Problem to solve: How many of the rows below contain the word "детский"? Reply with the number alone.

---------------

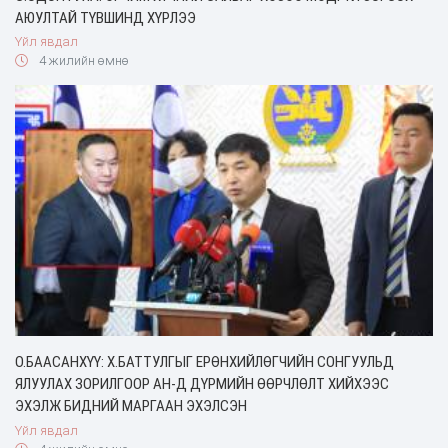
АЮУЛТАЙ ТҮВШИНД ХҮРЛЭЭ
Үйл явдал
4 жилийн өмнө
О.БААСАНХҮҮ: Х.БАТТУЛГЫГ ЕРӨНХИЙЛӨГЧИЙН СОНГУУЛЬД
ЯЛУУЛАХ ЗОРИЛГООР АН-Д ДҮРМИЙН ӨӨРЧЛӨЛТ ХИЙХЭЭС
ЭХЭЛЖ БИДНИЙ МАРГААН ЭХЭЛСЭН
Үйл явдал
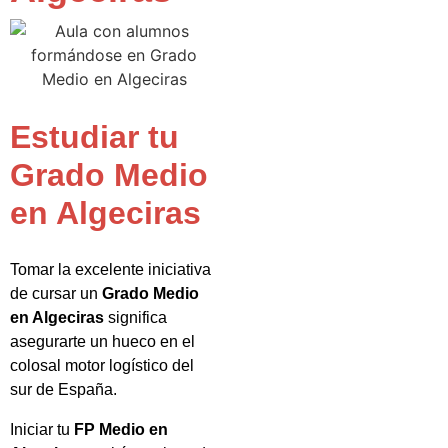
Estudiar tu
Grado Medio
en Algeciras
Tomar la excelente iniciativa
de cursar un
Grado Medio
en Algeciras
significa
asegurarte un hueco en el
colosal motor logístico del
sur de España.
Iniciar tu
FP Medio en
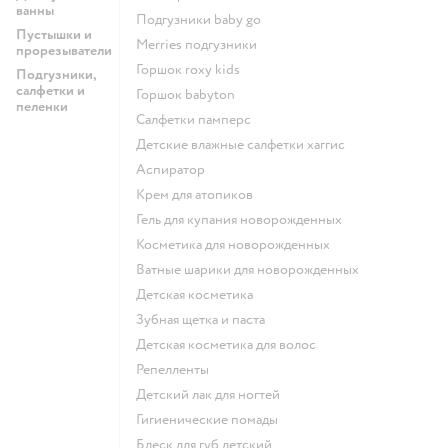
ванны
подгузники baby go
Пустышки и
merries подгузники
прорезыватели
горшок roxy kids
Подгузники,
салфетки и
горшок babyton
пеленки
салфетки памперс
детские влажные салфетки хаггис
аспиратор
крем для атопиков
гель для купания новорожденных
косметика для новорожденных
ватные шарики для новорожденных
детская косметика
зубная щетка и паста
детская косметика для волос
репелленты
детский лак для ногтей
гигиенические помады
блеск для губ детский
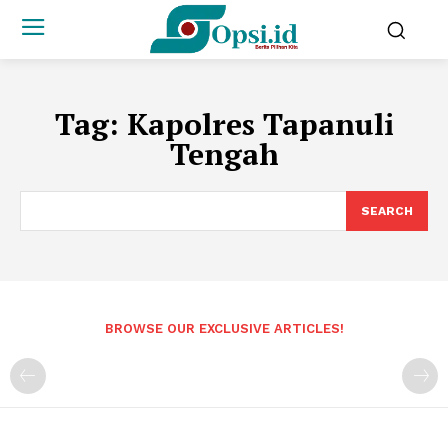
Tag:
Kapolres Tapanuli
Tengah
SEARCH
BROWSE OUR EXCLUSIVE ARTICLES!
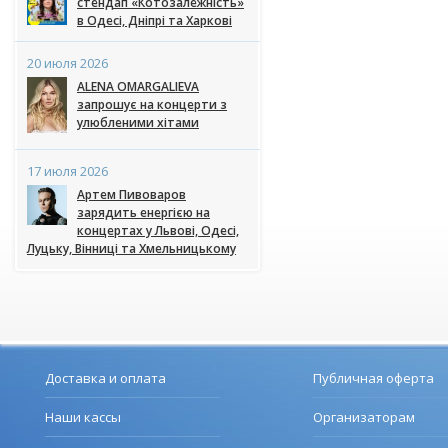
стендап «Котозалежність»
в Одесі, Дніпрі та Харкові
20 июля 2026
ALENA OMARGALIEVA
запрошує на концерти з
улюбленими хітами
17 июля 2026
Артем Пивоваров
зарядить енергією на
концертах у Львові, Одесі,
Луцьку, Вінниці та Хмельницькому
Доставка и оплата
Публичная оферта
Наши кассы
Организаторам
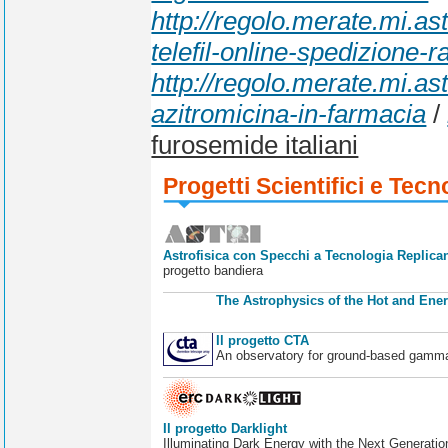
http://regolo.merate.mi.a
telefil-online-spedizione-r
http://regolo.merate.mi.a
azitromicina-in-farmacia
/
furosemide italiani
Progetti Scientifici e Tecn
Astrofisica con Specchi a Tecnologia Replican
progetto bandiera
The Astrophysics of the Hot and Ener
Il progetto CTA
An observatory for ground-based gamm
Il progetto Darklight
Illuminating Dark Energy with the Next Generatio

---------------

Exercise answer: 2